‘In principle, if you understand the mechanisms of keeping things repaired, you could keep things going indefinitely,’ says Cynthia Kenyon, biochemist at the University of California at San Francisco. In her lab she has increased the life span of tiny worms called Caenorhabditis elegans up to six times their normal lifespan by suppressing a single gene. This regulator gene, named daf-2, in combination with other genes, appears to control an entire cluster of genes that direct aging not only in worms, but in similar genetic pathways in flies, mice and, possibly humans. This is the equivalent of people living for 400 years, and the good news is that the worms stay young for most of their extended lifespans.
Diet it seems is a major contributory factor.An experiment with the worms proves that sugar turns on a genetic sequence that increases the amount of insulin produced by an organism, which in turn causes the body to demand more sugar. This increases damage to cells in the body, speeding up the slow degradation of cells that contribute to aging. Red wine and green tea have been shown to help repair cells and contribute to an increased lifespan.
The most significant finding is that the worms remained vigorous till until the very end of their extended lives. In human terms it would mean that a person would remain young for decades, growing old very slowly. It also suggests a radical new method for treating maladies of aging such as Alzheimer’s, Huntington’s and some cancers, which might be put off or eliminated if youth is extended. ‘Age is the single largest risk factor for an enormous number of diseases,’ says Kenyon. ‘So if you can essentially postpone aging, then you can have beneficial effects on a whole wide range of disease.’
When asked whether it was possible to be immortal Kenyon says ‘I think it might be possible. I’ll tell you why. You can think about the life span of a cell being the integral of two vectors in a sense, the force of destruction and the force of prevention, maintenance and repair. In most animals the force of destruction has still got the edge. But why not bump up the genes just a little bit, the maintenance genes. All you have to do is have the maintenance level a little higher. It doesn’t have to be much higher. It just has to be a little higher, so that it counterbalances the force of destruction. And don’t forget, the germ lineage is immortal. So it’s possible at least in principle.’

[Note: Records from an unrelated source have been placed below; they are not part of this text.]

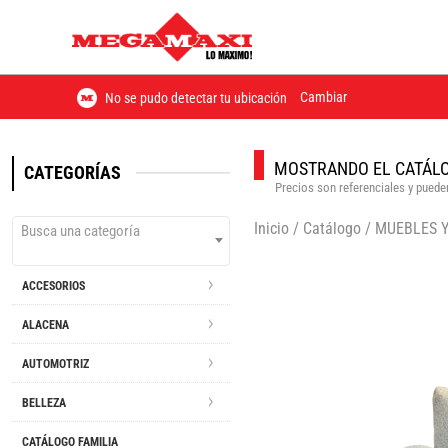
Cambiar
No se pudo detectar tu ubicación
MOSTRANDO EL CATÁLO
CATEGORÍAS
Precios son referenciales y pueden
Inicio
/
Catálogo
/
MUEBLES 
Busca una categoría
ACCESORIOS
ALACENA
AUTOMOTRIZ
BELLEZA
CATÁLOGO FAMILIA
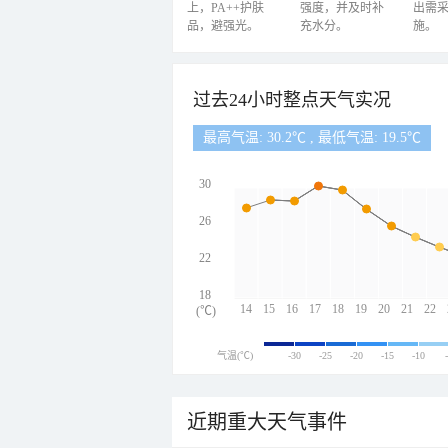
上，PA++护肤
强度，并及时补
出需
品，避强光。
充水分。
施。
过去24小时整点天气实况
最高气温: 30.2℃ , 最低气温: 19.5℃
30
26
22
18
14
15
16
17
18
19
20
21
22
(℃)
气温(℃)
-30
-25
-20
-15
-10
近期重大天气事件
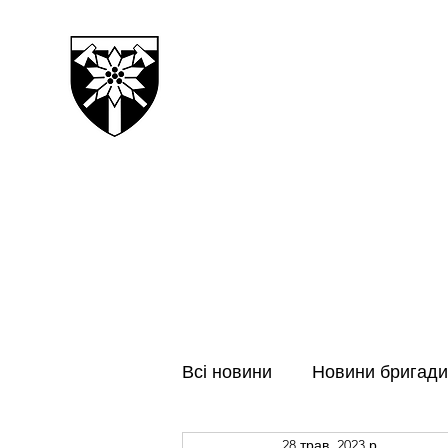
128-МА ОКРЕМА ГІРСЬК
ЗАКАРПАТСЬКА БРИГАДА
Всі новини
Новини бригади
28 трав. 2023 р.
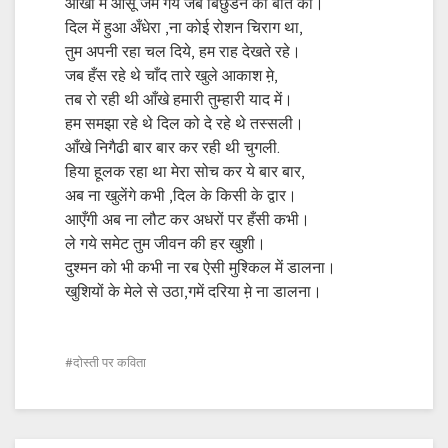
आँखों में आँसू जम गये जब बिछुडने की बात की।
दिल में हुआ अँधेरा ,ना कोई रोशन चिराग था,
तुम अपनी रहा चल दिये, हम राह देखते रहे।
जब हँस रहे थे चाँद तारे खुले आकाश म़े,
तब रो रही थी आँखे हमारी तुम्हारी याद में।
हम समझा रहे थे दिल को दे रहे थे तस्सली।
आँखे निगैढी बार बार कर रही थी चुगली.
हिया हूलक रहा था मेरा सोच कर ये बार बार,
अब ना खुलेंगे कभी ,दिल के किसी के द्वार।
आएँगी अब ना लौट कर अधरों पर हँसी कभी।
ले गये समेट तुम जीवन की हर खुशी।
दुश्मन को भी कभी ना रब ऐसी मुश्किल में डालना।
खुशियों के मेले से उठा,गमें दरिया म़े ना डालना।
दोस्ती पर कविता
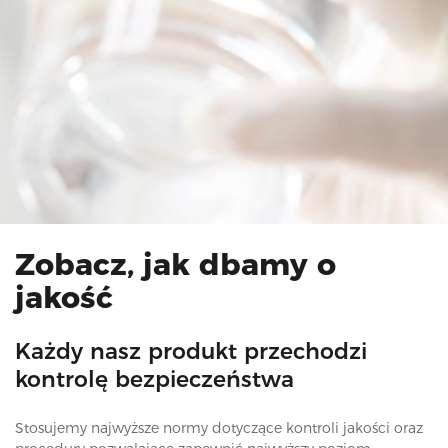
Zobacz, jak dbamy o
jakość
Każdy nasz produkt przechodzi
kontrolę bezpieczeństwa
Stosujemy najwyższe normy dotyczące kontroli jakości oraz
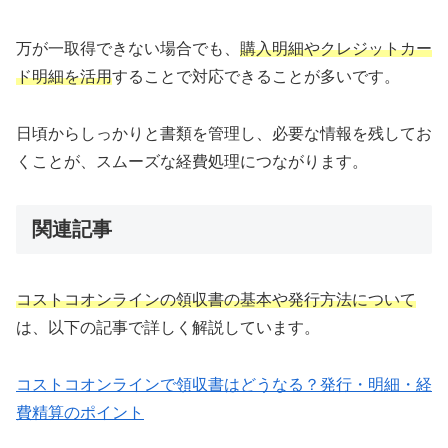
万が一取得できない場合でも、
購入明細やクレジットカー
ド明細を活用
することで対応できることが多いです。
日頃からしっかりと書類を管理し、必要な情報を残してお
くことが、スムーズな経費処理につながります。
関連記事
コストコオンラインの領収書の基本や発行方法について
は、以下の記事で詳しく解説しています。
コストコオンラインで領収書はどうなる？発行・明細・経
費精算のポイント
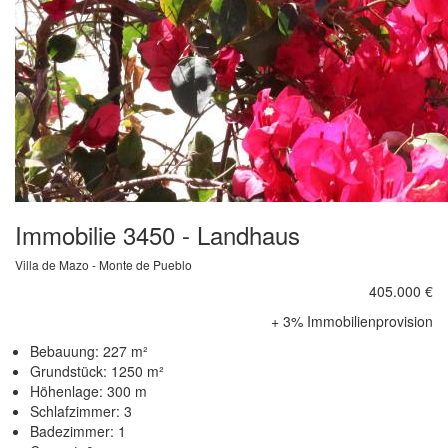
Immobilie 3450 - Landhaus
Villa de Mazo - Monte de Pueblo
405.000 €
+ 3% Immobilienprovision
Bebauung: 227 m²
Grundstück: 1250 m²
Höhenlage: 300 m
Schlafzimmer: 3
Badezimmer: 1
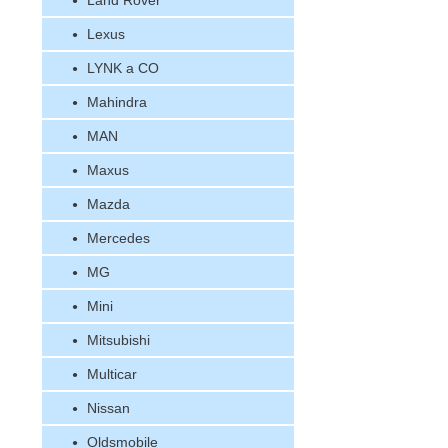
Land Rover
Lexus
LYNK a CO
Mahindra
MAN
Maxus
Mazda
Mercedes
MG
Mini
Mitsubishi
Multicar
Nissan
Oldsmobile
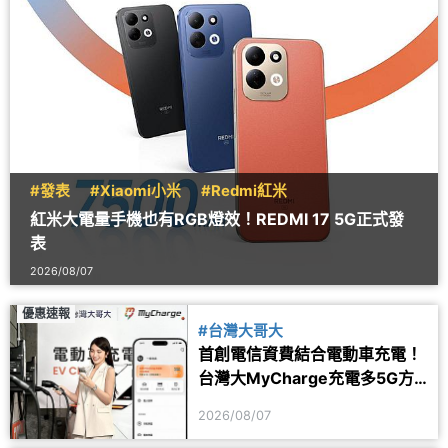
#發表
#Xiaomi小米
#Redmi紅米
紅米大電量手機也有RGB燈效！REDMI 17 5G正式發
表
2026/08/07
優惠速報
#台灣大哥大
首創電信資費結合電動車充電！
台灣大MyCharge充電多5G方
案 2年最高省1.6萬
2026/08/07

The daf-2 gene encodes an insulin-like receptor in the worm C. elegans. Mutations in daf-2 have been shown by Cynthia Kenyon to double the lifespan of the worms. The gene is known to regulate reproductive development, ageing, resistance to oxidative stress, thermotolerance, resistance to hypoxia, and also resistance to bacterial pathogens.
DAF-2 is the only insulin/IGF-1 like receptor in the worm. Insulin/IGF-1-like signaling is conserved from worms to humans. DAF-2 acts to negatively regulate the forkhead transcription factor DAF-16 through a phosphorylation cascade. Genetic analysis reveals that DAF-16 is required for daf-2-dependent lifespan extension and dauer formation. When not phosphorylated, DAF-16 is active and present in the nucleus.